Reasons why we don’t expect a sharp increase in China onshore default

Reasons why we don’t expect a sharp increase in China onshore defaults

China onshore default risks remains manageable. In-depth understanding of an issuer's creditworthiness is paramount in managing default risk.

The onshore renminbi market gained global credibility under extreme pressure from Covid-19. It was the only large bond market that avoided a liquidity crunch, and we believe the risk of a systemic credit crisis in China is very low. In our view, the current default outlook reflects the slower pace of credit expansion, which may support a more stable, less debt-intensive economy going forward.

In early 2018, deleveraging removed the lowest quality credits in China.

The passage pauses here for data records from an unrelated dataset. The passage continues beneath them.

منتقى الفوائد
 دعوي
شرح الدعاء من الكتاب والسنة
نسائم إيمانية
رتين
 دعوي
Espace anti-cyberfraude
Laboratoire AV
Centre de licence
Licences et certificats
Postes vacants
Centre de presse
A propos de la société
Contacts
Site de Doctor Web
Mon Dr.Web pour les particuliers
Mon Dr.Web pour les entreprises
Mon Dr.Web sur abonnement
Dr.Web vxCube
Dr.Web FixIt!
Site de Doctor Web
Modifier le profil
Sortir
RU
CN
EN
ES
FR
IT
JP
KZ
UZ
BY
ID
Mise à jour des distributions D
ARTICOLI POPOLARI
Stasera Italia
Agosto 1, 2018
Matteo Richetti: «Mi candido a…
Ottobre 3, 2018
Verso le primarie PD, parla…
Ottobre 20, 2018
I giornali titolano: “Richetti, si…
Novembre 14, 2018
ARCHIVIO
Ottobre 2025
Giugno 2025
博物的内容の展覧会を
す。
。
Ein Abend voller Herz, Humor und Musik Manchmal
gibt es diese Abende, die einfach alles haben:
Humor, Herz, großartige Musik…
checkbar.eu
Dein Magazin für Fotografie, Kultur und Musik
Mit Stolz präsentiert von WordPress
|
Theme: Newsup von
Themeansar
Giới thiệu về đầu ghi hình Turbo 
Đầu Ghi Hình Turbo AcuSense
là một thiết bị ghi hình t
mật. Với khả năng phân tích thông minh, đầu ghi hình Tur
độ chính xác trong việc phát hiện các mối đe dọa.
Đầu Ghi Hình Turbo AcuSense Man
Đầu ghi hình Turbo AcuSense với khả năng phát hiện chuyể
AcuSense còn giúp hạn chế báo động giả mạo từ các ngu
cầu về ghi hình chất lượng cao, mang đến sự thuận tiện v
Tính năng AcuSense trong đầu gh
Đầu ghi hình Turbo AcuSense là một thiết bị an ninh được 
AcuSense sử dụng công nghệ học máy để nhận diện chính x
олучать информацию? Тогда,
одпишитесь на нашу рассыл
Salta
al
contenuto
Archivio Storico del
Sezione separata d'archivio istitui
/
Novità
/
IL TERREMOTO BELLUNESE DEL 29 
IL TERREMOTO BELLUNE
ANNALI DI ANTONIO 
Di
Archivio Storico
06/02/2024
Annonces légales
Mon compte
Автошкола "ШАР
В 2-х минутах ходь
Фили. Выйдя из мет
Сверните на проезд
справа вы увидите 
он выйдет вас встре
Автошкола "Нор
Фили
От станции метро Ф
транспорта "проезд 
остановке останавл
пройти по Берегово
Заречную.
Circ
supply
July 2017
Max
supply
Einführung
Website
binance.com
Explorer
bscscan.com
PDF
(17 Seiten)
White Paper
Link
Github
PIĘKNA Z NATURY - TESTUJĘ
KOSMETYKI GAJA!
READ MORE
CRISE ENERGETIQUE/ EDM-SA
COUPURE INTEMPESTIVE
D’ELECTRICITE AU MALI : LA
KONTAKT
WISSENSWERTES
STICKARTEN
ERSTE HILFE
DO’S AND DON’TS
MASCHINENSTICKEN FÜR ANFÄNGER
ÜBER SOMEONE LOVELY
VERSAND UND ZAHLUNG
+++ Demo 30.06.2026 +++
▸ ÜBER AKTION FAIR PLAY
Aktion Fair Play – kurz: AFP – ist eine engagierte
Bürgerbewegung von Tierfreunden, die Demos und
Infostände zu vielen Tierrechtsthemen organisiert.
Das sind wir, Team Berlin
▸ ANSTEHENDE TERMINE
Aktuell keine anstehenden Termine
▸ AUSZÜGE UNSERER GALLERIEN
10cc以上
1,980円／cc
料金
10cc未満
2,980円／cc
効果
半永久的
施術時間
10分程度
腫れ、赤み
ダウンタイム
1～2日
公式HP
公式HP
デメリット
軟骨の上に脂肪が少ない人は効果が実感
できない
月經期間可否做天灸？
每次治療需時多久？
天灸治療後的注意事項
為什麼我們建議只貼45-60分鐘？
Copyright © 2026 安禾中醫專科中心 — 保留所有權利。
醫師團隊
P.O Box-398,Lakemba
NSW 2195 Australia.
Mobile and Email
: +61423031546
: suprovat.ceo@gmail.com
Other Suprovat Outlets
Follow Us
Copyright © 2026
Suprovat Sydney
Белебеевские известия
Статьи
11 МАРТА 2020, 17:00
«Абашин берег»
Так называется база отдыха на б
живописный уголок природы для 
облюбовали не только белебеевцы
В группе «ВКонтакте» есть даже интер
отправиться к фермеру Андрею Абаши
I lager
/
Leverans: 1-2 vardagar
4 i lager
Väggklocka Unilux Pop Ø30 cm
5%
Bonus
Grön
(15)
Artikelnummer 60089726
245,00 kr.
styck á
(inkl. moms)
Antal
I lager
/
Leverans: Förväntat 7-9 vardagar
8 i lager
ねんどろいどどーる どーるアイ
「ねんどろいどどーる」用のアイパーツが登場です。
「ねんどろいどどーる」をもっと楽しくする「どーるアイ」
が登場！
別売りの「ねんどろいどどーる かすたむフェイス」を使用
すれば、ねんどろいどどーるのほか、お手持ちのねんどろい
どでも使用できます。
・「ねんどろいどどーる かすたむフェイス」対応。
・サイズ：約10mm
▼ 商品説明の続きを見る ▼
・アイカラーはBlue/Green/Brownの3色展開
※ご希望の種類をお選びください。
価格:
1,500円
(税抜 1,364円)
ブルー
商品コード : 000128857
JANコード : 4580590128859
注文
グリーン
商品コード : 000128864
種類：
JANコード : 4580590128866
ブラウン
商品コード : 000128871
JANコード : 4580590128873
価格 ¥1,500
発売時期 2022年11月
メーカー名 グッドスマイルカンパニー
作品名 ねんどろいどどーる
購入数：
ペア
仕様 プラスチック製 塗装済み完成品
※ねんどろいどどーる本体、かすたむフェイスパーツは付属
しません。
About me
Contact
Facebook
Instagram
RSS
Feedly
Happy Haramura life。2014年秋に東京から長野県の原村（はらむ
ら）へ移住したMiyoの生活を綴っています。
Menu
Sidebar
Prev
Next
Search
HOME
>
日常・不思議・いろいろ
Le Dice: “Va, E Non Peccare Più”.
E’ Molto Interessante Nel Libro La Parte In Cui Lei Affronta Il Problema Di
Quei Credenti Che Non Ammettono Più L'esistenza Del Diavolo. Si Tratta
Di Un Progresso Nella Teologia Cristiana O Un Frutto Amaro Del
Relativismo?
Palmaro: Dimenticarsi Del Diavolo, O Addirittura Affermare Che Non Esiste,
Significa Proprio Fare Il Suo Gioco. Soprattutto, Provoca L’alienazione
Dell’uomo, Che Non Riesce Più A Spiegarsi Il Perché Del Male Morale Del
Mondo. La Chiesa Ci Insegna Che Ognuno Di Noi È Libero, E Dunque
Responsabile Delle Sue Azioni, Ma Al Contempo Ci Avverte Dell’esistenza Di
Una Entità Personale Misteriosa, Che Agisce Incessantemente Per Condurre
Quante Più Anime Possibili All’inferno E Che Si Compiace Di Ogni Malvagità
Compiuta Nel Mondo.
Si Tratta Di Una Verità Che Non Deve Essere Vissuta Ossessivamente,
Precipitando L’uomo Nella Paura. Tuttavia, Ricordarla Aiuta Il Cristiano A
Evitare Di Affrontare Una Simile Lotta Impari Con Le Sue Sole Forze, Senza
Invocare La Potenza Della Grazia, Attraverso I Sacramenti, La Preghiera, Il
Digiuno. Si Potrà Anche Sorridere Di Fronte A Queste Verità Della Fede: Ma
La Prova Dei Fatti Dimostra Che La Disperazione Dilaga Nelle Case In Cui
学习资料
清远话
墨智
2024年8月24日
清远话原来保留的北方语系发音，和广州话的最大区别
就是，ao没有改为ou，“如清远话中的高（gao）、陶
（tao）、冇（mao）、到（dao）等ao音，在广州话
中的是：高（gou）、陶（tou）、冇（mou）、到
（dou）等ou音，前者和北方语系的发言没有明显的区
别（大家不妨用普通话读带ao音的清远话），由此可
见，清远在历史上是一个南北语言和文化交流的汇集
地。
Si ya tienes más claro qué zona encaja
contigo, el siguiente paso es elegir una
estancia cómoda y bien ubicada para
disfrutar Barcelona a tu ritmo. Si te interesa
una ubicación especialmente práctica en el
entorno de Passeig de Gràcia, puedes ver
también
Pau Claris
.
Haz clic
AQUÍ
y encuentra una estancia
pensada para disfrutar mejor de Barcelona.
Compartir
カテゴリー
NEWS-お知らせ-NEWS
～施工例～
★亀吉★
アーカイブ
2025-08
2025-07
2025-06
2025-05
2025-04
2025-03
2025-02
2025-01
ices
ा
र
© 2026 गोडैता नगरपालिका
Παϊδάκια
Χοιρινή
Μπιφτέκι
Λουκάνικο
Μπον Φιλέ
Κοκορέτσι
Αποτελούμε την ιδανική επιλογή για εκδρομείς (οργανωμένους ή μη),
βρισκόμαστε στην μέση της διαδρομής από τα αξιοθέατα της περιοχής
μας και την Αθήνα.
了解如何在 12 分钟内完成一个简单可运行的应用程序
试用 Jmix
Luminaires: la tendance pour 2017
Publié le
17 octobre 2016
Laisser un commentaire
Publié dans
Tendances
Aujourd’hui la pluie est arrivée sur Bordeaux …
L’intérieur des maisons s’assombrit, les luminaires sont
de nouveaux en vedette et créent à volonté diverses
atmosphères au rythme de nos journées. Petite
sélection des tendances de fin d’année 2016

This year, the disruptions triggered by the coronavirus imply a possible uptick in defaults, but we believe a systemic event is unlikely due to the following reasons:

  • Strong policy response by the Chinese government – including the sizable injections of liquidity and targeted stimulus that protects areas of strategic importance
  • Chinese credits have much lower exposure to sectors vulnerable to a global slowdown, such as oil and gas.

What about the default risk compares with other asset classes?

The chart below shows the relatively benign forecast for Chinese onshore defaults compared to other asset classes.

Staying in business
Projected default rates for various asset classes, August 2020

Staying in business

All chart projections are for 2020, as of August. J.P. Morgan projects that EM sovereigns defaults may reach 19% by year-end 2021. Source: Data and projections are from J.P. Morgan except for China onshore HY (high yield), which is based on BlackRock calculations

Unlike the U.S. credit market, where private corporates dominate, the onshore Chinese credit market is mainly about government-related credits, which also helps to explain the lower expected default rates in the onshore market.

We believe credit differentiation offers an opportunity to enhance returns, and our in-depth credit analyses of issuers is key to estimate risk and reward tradeoffs. We seek to deepen our understanding of company-specific fundamentals, and generally prefer those with strategic and social importance to the state.